The blending of organic life and electronics is still very much in its nascent stages. Most of the progress made in this area is thanks to the adaptability of the biological systems we’re integrating with, not so much the technology. However even small progress in this field can have wide reaching ramifications, sometimes enough to dramatically reframe the problem spaces we work in. One such small step has been made recently by a team from the Linköping University in Sweden as they have managed to create working electronic circuits within roses.
The research, born out of the Laboratory of Organic Electronics division of the university, experimented with ways of integrating electronics into rose plants so they could monitor, and potentially influence, the growth and development of the plant. To do this they looked at infusing the rose with a polymer that, once ingested into the plant, would form a conductive wire. Attempts with many polymers simply resulted in the death of the plant as they either poisoned it or blocked the channels the plant used to carry nutrients. However one polymer, called PEDOT-S:H, was readily taken up by the roses and didn’t cause any damage to the plant. Instead it formed a thin layer within the xylem (one of the nutrient transport mechanisms within plants) that produced a conductive hydrogel wire up to 10cm long.
The researchers then used this wire to create some rudimentary circuits within the plant’s xylem structure. The wire itself, whilst not being an ideal conductor, was surprisingly conducive to current with a contact resistance of 10KΩ. To put that in perspective the resistance of human skin can be up to 10 times more than that. Using this wire as a basis the researchers then went on to create a transistor by connecting source, drain and gate probes. This transistor worked as expected and they went one step further to create logic gates, demonstrating that a NOR gate could be created using the hydrogel wire as the semiconducting medium.

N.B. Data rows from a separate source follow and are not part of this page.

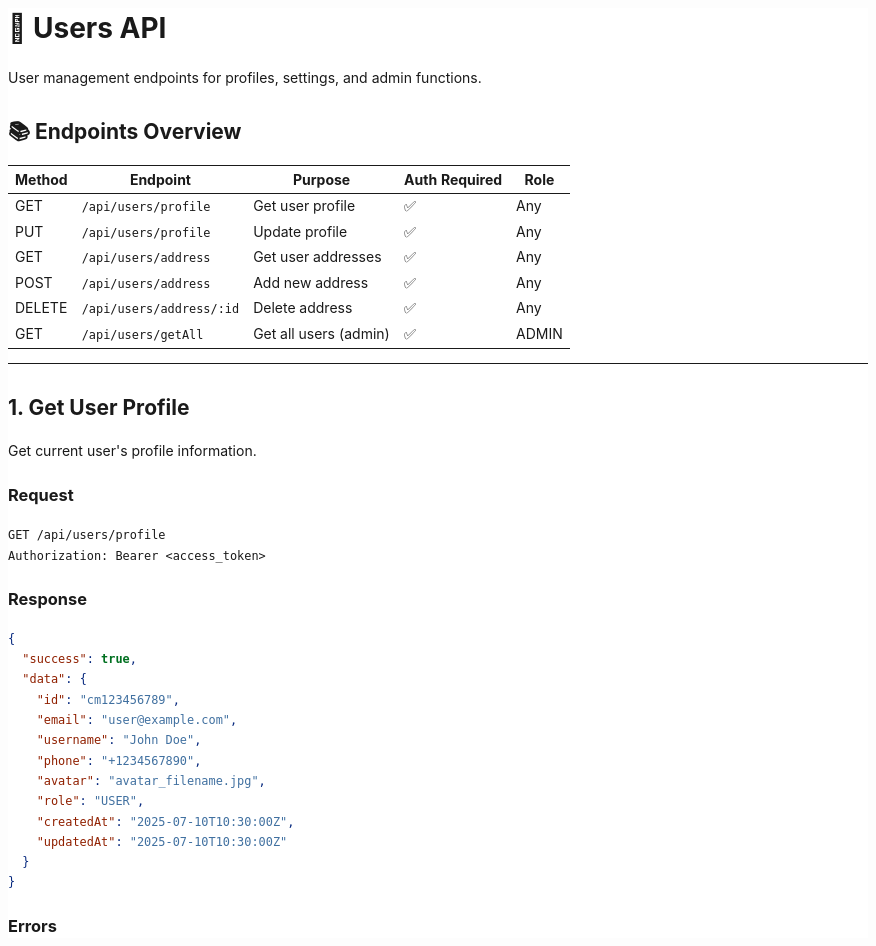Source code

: # 👥 Users API

User management endpoints for profiles, settings, and admin functions.

## 📚 Endpoints Overview

| Method | Endpoint                 | Purpose               | Auth Required | Role  |
| ------ | ------------------------ | --------------------- | ------------- | ----- |
| GET    | `/api/users/profile`     | Get user profile      | ✅            | Any   |
| PUT    | `/api/users/profile`     | Update profile        | ✅            | Any   |
| GET    | `/api/users/address`     | Get user addresses    | ✅            | Any   |
| POST   | `/api/users/address`     | Add new address       | ✅            | Any   |
| DELETE | `/api/users/address/:id` | Delete address        | ✅            | Any   |
| GET    | `/api/users/getAll`      | Get all users (admin) | ✅            | ADMIN |

---

## 1. Get User Profile

Get current user's profile information.

### Request

```http
GET /api/users/profile
Authorization: Bearer <access_token>
```

### Response

```json
{
  "success": true,
  "data": {
    "id": "cm123456789",
    "email": "user@example.com",
    "username": "John Doe",
    "phone": "+1234567890",
    "avatar": "avatar_filename.jpg",
    "role": "USER",
    "createdAt": "2025-07-10T10:30:00Z",
    "updatedAt": "2025-07-10T10:30:00Z"
  }
}
```

### Errors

This kind of technology has potential to revolutionize the way that we monitor and influence plant growth and development. Essentially what this allows us to do is create circuitry within living plants, using their own cellular structures as a basis, that can act as sensors or regulators for the various chemical processes that happen within them. Of course there’s still a lot of work to be done in this area, namely modelling the behaviour of this organic circuitry in more depth to ascertain what kind of data we can get and processes we can influence. Suffice to say it should become a very healthy area of research as there are numerous potential applications.